First come a few observations:

  1. For each FCS file, We are given 35 channels, among which we are allowed to only use 31, i.e. those whose "use" column is marked 1 in EU_marker_channel_mapping.xlsx

    • In this particular challenge, the marker information seems useless because including it won't bring any benefit.
    • As someone with almost no domain knowledge, I honestly do not know which of the 31 channels to discard/keep. I came up with 3 ways to proceed:
      1. Use all 31 channels
      2. Use 31 channels with dimensionality reduction
      3. Suggested by FlowCal's tutorial and by the problem description, maybe we could use FSC-SSC (gated) density plot to do some kind of image classification. In particular,
        • I shall not attempt to do calibration to MEF because we are not provided with calibration bead data
        • I do not see fluorescence channel either, so I will only focus on 2D FSC-SSC density plots
        • If we choose to do this as an image classification task, then one immediate benefit is that even patients whose sample are of less number of events could be inferred using the same model (although the correctness of the inference is not guaranteed)
      4. As an alternative to the previous, i.e the 3rd way, aside from
        • FSC-A vs SSC-A
        • FSC-W vs SSC-W
        • FSC-H vs SSC-H we could have tried all sorts of 2D density plots invovling all the combinations of the 31 channels, i.e. roughly 31 choose 2 combinations
  2. As mentioned in the above subsection, the number of events varies quite a lot. Consequently, I decide to group

    • 500
    • 1,000
    • 5,000
    • 10,000

    events together to make up an instance.
    By doing so,

    • Not only do we increase the number of samples/instances
    • But it also enables us to do prediction when future data come in small number of events

    This should be similar to sliding windows. To make things simple, I choose not to have the windows overlap one another.

Rmk.

  • At the end, I do not find enough time to do all the listed experiments

Validation Set

Possessing cell samples from 40 patients, let's isolate 4 patients (2 sick, 2 healthy) to form our validation set. Besides, let's choose those whose (# events) are intermediate.

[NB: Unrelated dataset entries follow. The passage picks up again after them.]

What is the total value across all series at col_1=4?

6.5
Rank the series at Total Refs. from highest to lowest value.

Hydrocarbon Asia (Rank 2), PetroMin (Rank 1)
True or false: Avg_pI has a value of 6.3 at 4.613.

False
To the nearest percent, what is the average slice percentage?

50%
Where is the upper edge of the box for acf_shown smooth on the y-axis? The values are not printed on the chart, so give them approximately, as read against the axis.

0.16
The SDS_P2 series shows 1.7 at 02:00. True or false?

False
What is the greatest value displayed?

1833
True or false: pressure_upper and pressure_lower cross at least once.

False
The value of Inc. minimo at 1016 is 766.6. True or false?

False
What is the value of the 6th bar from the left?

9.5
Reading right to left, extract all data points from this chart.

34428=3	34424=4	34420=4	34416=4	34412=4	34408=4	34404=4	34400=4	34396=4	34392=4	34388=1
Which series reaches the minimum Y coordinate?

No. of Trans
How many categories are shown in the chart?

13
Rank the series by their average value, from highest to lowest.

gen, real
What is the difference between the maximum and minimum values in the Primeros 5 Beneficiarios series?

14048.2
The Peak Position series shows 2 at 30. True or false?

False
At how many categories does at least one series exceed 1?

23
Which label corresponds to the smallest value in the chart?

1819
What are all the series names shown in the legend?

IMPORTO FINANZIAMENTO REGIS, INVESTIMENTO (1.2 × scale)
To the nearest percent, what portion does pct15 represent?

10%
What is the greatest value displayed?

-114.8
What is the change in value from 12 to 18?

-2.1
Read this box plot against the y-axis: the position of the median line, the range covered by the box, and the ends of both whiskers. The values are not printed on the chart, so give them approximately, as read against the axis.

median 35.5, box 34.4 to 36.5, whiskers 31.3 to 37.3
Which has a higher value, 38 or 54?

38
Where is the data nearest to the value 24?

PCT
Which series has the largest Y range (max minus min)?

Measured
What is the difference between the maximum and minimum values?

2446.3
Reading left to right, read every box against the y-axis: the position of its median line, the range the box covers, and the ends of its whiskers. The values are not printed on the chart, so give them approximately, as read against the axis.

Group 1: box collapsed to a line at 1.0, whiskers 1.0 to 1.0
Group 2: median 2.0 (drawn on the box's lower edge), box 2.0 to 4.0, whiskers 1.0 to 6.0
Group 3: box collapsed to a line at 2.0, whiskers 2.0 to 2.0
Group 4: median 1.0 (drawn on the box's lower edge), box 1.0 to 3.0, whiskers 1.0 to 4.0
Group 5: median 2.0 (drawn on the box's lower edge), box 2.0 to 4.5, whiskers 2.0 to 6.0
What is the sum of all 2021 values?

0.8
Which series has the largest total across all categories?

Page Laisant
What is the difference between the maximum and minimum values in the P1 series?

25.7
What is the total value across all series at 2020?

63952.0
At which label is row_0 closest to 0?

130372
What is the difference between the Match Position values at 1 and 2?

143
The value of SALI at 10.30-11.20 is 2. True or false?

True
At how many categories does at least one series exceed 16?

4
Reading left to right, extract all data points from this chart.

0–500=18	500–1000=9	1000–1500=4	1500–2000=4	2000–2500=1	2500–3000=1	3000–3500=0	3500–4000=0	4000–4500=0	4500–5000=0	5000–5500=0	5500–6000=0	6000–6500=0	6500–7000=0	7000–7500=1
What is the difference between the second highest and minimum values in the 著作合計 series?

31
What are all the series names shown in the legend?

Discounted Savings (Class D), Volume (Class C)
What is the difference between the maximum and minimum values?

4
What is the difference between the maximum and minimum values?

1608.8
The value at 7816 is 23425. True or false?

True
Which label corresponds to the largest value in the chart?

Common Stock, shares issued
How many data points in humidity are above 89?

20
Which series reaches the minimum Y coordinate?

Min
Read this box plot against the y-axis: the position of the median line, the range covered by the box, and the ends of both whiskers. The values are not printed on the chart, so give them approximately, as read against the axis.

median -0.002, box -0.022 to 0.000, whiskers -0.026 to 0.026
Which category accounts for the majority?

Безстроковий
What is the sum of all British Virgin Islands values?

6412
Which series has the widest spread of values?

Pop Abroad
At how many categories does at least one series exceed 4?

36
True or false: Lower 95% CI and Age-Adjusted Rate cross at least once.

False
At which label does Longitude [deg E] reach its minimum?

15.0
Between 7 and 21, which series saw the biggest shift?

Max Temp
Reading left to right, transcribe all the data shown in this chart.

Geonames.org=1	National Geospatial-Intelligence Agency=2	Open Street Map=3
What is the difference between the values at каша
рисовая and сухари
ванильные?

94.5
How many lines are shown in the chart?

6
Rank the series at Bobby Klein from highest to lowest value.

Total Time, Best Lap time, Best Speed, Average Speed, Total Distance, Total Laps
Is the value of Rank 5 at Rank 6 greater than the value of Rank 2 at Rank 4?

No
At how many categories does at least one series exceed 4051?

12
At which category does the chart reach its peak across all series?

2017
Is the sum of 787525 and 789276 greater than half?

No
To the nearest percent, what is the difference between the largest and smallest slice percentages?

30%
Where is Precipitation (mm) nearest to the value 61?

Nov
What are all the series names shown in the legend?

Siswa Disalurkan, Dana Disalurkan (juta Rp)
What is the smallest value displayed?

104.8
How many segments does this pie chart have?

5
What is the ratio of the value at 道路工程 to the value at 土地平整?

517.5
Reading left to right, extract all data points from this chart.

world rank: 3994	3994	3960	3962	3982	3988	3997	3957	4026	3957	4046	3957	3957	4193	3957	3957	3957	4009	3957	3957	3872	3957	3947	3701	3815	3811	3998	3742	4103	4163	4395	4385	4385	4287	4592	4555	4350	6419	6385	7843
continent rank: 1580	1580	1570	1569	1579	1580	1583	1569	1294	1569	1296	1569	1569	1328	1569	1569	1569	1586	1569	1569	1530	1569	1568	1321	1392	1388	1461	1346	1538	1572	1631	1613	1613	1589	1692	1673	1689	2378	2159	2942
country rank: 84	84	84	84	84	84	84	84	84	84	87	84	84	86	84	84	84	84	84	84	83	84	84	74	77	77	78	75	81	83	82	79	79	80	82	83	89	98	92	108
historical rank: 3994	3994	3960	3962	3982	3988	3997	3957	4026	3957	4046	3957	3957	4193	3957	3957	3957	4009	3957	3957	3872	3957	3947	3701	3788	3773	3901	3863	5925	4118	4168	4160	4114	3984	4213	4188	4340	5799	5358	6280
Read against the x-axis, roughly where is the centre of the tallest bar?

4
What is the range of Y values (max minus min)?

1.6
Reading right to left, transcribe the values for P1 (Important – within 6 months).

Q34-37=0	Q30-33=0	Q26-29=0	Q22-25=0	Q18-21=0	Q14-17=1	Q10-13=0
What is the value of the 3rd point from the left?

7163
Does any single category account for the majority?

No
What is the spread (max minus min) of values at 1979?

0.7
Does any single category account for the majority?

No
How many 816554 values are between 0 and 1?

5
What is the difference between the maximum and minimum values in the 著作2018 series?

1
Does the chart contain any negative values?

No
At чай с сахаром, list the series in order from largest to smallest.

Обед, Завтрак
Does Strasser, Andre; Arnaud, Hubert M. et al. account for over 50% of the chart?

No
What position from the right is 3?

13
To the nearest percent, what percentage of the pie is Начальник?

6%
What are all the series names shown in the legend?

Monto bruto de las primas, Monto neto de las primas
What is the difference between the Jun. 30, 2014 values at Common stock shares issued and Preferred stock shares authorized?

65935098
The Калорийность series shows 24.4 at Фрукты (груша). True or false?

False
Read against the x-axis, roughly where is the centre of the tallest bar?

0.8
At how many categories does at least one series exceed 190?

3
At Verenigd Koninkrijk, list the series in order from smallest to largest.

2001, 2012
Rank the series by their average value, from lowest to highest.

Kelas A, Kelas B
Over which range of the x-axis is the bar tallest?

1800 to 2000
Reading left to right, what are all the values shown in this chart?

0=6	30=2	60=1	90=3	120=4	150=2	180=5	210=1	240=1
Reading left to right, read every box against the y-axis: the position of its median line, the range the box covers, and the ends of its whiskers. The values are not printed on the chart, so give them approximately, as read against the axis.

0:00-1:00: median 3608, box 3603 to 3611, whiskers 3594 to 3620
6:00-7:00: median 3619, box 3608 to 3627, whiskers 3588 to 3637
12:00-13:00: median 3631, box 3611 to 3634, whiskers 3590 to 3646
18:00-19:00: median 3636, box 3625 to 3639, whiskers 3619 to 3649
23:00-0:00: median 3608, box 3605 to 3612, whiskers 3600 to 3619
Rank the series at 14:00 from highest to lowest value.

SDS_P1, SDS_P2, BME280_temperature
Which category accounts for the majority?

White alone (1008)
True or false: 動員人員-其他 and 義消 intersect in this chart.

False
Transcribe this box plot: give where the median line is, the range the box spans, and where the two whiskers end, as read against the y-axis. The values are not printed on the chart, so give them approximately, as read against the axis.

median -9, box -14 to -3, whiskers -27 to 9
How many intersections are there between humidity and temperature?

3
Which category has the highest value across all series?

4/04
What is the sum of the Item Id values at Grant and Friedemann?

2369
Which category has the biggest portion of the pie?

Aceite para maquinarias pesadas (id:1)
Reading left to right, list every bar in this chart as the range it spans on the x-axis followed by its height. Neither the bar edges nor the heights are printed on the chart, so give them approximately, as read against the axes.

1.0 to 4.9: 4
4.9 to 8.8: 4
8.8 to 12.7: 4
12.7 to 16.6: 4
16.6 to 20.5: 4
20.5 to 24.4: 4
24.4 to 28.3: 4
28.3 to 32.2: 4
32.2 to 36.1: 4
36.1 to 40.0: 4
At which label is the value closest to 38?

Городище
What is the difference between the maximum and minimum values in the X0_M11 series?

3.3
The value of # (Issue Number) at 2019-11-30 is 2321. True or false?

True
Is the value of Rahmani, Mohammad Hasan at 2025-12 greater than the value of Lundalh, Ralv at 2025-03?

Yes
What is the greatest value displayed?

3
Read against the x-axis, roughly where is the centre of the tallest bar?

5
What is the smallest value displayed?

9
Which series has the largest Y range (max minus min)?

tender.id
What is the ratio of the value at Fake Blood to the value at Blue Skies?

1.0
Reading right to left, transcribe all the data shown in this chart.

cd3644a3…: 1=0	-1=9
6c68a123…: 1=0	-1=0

  • 2 sick: flowrepo_covid_EU_034_flow_001 and flowrepo_covid_EU_048_flow_001 with 98_608 and 123_154 events, resp.
  • 2 healthy: flowrepo_covid_EU_013_flow_001 and flowrepo_covid_EU_004_flow_001 with 170_075 and 183_001 events, resp.

Code

Most of my developped code are in

  • docs/notebooks/
  • and ahead/

Because I developped the code on a very old laptop (Thinkpad X61s with Intel(R) Core(TM)2 Duo CPU, to be more precise), most of the code I wrote I ran on Colab. Sorry for not devoting more time on converting them into Python script.

But from another point of view, since most of the code carries experiment smells, i.e. nothing really of production-ready, so I think it isn't so bad that they were in Jupyter-notebook form.

Bonus Question

By reading the question description and by reading FlowCal's tutorials side-by-side, it's hard to not have suspected that the gating techniques introduced in https://flowcal.readthedocs.io/en/latest/python_tutorial/gate.html may help with the bonus question. In particular, the FlowCal.gate.density2d helps reduce manual works to only one input arg: gate_fraction. I think it could be considered automatic.